## READING TEXT
——

A young lad handed in his school homework about his dog. The teacher said to him "that story is exactly like your brothers". The lad replied "it's because it's the same bloody dog".
Paddy placed a for sale ad about his pet python. A response come through "is it a big one". Paddy replied "oh yes, quite large". The reply was "how many feet"? Paddy replied "it's a snake, it doesn't have any".
paddy phones up the local classifieds as he wants to sell his ladder, paddy says how much is it to advertise? the receptionist replies "its a pound fifty per inch" paddy reels in horror "sweet mary and joseph thats gunna cost me too much!" so the receptionist says "why how long is it?" paddy says "about twenty foot!"
ha ha i like that one!
pat
paddy phones up the local classifieds as he wants to sell his ladder, paddy says how much is it to advertise? the receptionist replies "its a pound fifty per inch" paddy reels in horror "sweet mary and joseph thats gunna cost me too much!" so the receptionist says "why how long is it?" paddy says "about twenty foot!"
ha ha i like that one!
pat
A Roman walks into a bar and asks for a Martinus… “You mean a Martini?” The bartender asks. The Roman replies, “If I wanted a double, I would have asked for it!”
These are classified ads, which were actually placed in U.K. Newspapers: ...
FREE YORKSHIRE TERRIER.
8 years old,
Hateful little *******.
Bites!
FREE PUPPIES
1/2 Cocker Spaniel, 1/2 sneaky neighbour's dog.
FREE PUPPIES.
Mother is a Kennel Club registered Alsatian (German Shepherd).
Father is a Super Dog, able to leap tall fences in a single bound.

——

## WRITTEN INSTRUCTION
Give a two-sentence summary of the joke collection above.

## INFORMATION PROVIDED
——

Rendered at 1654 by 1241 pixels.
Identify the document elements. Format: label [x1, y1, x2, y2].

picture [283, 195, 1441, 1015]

——

## EXERCISE ANSWER
A boy's homework about his dog matches his brother's because it is the same dog, while Paddy says his python has no feet and his ladder is about twenty foot long. A Roman at a bar asks for a Martinus and turns down a Martini as a double, and classified ads said to be from U.K. newspapers offer a free Yorkshire terrier that bites and free puppies, one litter half Cocker Spaniel and half a neighbor's dog, another with an Alsatian mother and a "Super Dog" father.